Collection entries
"""
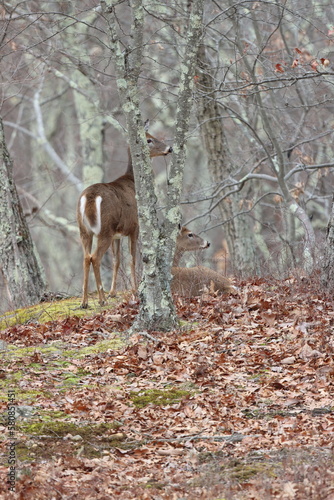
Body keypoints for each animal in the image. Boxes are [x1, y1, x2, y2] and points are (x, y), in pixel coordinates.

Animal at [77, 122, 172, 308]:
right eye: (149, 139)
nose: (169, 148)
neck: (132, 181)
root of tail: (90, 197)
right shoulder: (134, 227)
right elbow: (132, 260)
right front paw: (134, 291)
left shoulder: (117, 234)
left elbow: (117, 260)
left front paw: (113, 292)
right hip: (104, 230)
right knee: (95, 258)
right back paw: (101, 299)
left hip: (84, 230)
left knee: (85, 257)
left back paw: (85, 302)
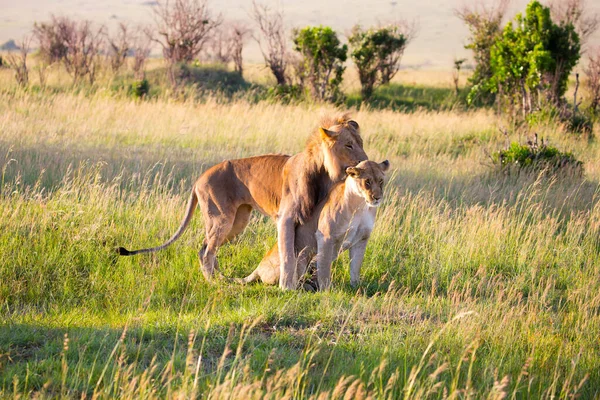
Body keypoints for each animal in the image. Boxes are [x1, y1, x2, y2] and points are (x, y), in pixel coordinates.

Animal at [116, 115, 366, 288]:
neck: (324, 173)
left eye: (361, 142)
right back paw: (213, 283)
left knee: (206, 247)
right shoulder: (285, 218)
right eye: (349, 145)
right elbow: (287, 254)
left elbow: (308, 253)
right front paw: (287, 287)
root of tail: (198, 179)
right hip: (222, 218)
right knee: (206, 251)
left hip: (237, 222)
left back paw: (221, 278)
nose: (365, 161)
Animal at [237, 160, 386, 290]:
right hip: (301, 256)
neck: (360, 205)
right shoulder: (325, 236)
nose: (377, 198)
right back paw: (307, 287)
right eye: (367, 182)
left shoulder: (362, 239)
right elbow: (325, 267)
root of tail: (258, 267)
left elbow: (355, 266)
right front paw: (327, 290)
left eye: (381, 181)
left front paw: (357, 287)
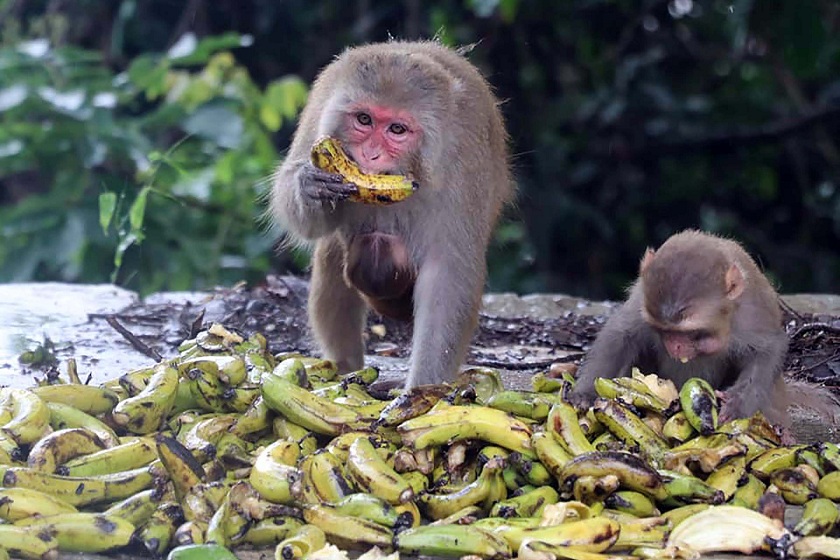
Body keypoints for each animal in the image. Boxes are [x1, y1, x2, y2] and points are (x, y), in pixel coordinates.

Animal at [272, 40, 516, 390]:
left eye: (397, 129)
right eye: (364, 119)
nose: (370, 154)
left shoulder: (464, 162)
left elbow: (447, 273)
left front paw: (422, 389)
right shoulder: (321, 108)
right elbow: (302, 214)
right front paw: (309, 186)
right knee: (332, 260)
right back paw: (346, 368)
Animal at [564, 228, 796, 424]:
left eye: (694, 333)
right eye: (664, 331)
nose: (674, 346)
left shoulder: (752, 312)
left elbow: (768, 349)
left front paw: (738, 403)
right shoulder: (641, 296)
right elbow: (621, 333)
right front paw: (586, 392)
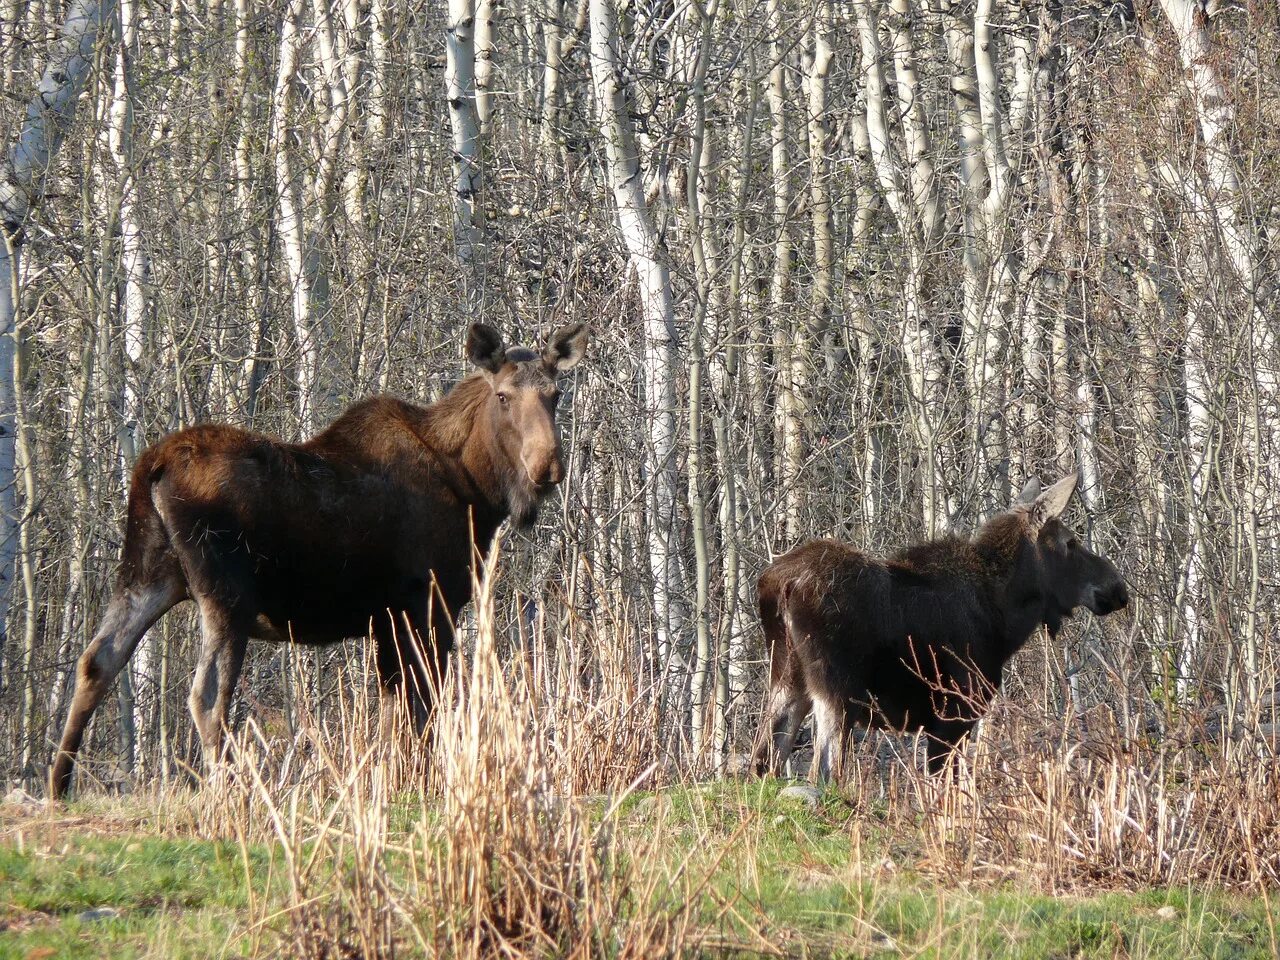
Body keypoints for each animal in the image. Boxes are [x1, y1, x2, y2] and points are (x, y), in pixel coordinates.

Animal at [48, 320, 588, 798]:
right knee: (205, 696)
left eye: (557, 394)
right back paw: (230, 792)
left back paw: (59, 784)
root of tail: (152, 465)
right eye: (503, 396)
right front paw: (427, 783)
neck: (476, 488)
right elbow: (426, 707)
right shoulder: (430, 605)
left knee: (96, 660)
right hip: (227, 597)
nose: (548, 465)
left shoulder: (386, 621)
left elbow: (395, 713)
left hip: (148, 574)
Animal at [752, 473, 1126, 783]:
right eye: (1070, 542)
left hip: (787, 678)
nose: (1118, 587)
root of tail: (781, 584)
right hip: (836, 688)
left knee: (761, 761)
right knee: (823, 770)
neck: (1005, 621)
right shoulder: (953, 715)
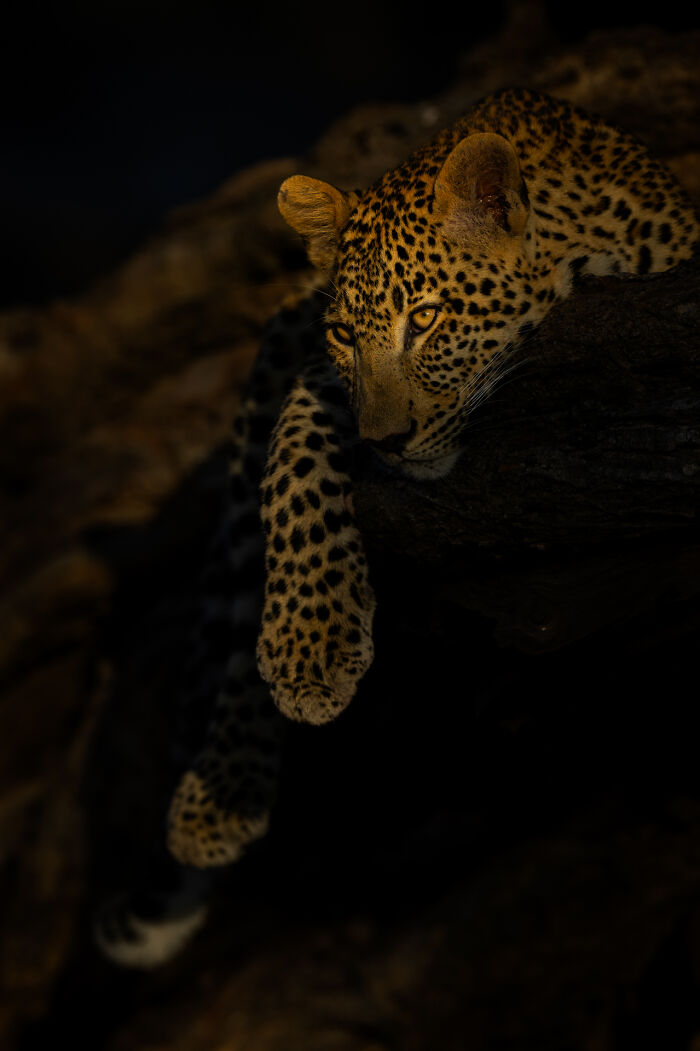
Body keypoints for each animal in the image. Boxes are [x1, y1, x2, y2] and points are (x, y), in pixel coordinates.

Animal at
"""
"""
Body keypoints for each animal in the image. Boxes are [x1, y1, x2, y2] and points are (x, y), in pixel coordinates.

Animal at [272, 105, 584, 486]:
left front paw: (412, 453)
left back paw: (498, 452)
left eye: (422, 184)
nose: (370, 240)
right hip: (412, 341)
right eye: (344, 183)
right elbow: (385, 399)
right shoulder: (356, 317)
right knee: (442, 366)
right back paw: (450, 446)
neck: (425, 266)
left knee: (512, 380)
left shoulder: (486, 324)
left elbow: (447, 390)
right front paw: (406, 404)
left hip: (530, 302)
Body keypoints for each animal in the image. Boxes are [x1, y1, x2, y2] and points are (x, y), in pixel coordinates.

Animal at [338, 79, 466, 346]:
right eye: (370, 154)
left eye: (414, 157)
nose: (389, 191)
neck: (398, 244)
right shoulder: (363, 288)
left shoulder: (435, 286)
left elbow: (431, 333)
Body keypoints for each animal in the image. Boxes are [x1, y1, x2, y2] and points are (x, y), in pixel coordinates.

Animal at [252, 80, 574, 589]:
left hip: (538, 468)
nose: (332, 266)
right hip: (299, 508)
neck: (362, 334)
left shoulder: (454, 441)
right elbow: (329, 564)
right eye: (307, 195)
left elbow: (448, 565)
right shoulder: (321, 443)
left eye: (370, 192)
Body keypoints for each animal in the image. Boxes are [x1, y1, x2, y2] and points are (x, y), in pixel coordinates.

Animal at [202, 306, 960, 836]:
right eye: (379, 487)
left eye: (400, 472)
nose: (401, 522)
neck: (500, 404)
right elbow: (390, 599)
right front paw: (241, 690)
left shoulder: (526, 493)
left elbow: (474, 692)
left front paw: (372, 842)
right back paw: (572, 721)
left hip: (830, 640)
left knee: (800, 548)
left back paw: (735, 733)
"""
If a line above holds the word "tail", copy it.

root of tail: (90, 197)
root of tail: (198, 179)
root of tail: (258, 267)
root of tail: (152, 465)
root of tail: (781, 584)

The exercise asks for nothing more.